Des satellites et des hommes

Alors que s’ouvre la COP26, la Gazette du Carbone regarde l’avenir et lève les yeux vers l’espace. Pendant que les dirigeants du monde entier s’accordent sur les engagements à prendre à l’horizon 2050, nous nous intéressons à l’impact environnemental du secteur spatial. Encore marginal aujourd’hui, en sera-t-il de même en 2050 avec la révolution NewSpace ?

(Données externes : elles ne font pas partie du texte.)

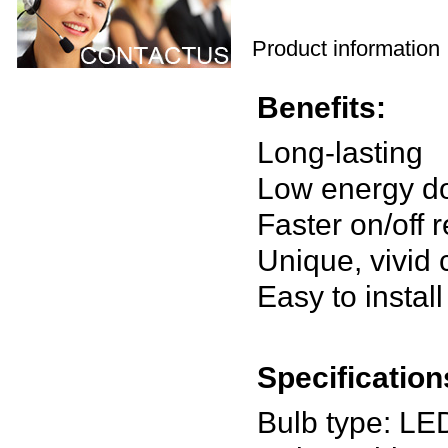
Product information
Benefits:
Long-lasting
Low energy d
Faster on/off
Unique, vivid
Easy to install
Specification
Bulb type: LE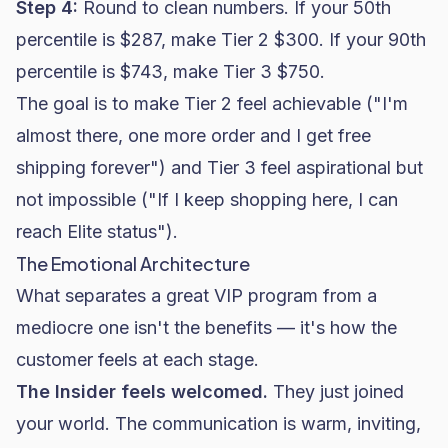
Step 4:
Round to clean numbers. If your 50th
percentile is $287, make Tier 2 $300. If your 90th
percentile is $743, make Tier 3 $750.
The goal is to make Tier 2 feel achievable ("I'm
almost there, one more order and I get free
shipping forever") and Tier 3 feel aspirational but
not impossible ("If I keep shopping here, I can
reach Elite status").
The Emotional Architecture
What separates a great VIP program from a
mediocre one isn't the benefits — it's how the
customer feels at each stage.
The Insider feels welcomed.
They just joined
your world. The communication is warm, inviting,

NewSpace ou le rêve d’Icare

A l’occasion de son discours France 2030, le Président de la République a mis en avant un plan d’investissement pour le spatial incluant la conception de mini-lanceurs réutilisables, de nouveaux services spatiaux et d’une constellation de satellites. Ces propos résonnent avec la volonté de la Commission Européenne, (via sa présidente Ursula Von Der Leyen et son commissaire Thierry Breton), de développer une constellation concurrente des États-Unis.

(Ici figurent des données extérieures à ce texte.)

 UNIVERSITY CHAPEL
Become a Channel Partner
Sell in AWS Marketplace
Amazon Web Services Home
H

Les ambitions Françaises et Européennes s’inscrivent dans un contexte de démocratisation de l’accès à l’espace facilité par l’apparition de lanceurs à bas coût. En parallèle, la standardisation et la miniaturisation des satellites, matérialisées dans les nanosatellites ont ouvert la fabrication à de nouveaux acteurs y compris des universités et des PME. Cet écosystème émergent, appelé NewSpace, se caractérise par un changement d’hégémonie des grands opérateurs étatiques historiques vers de nouvelles entreprises, start-up, PME ou multinationales en quête de diversification, agiles et rapides, souvent massivement financés.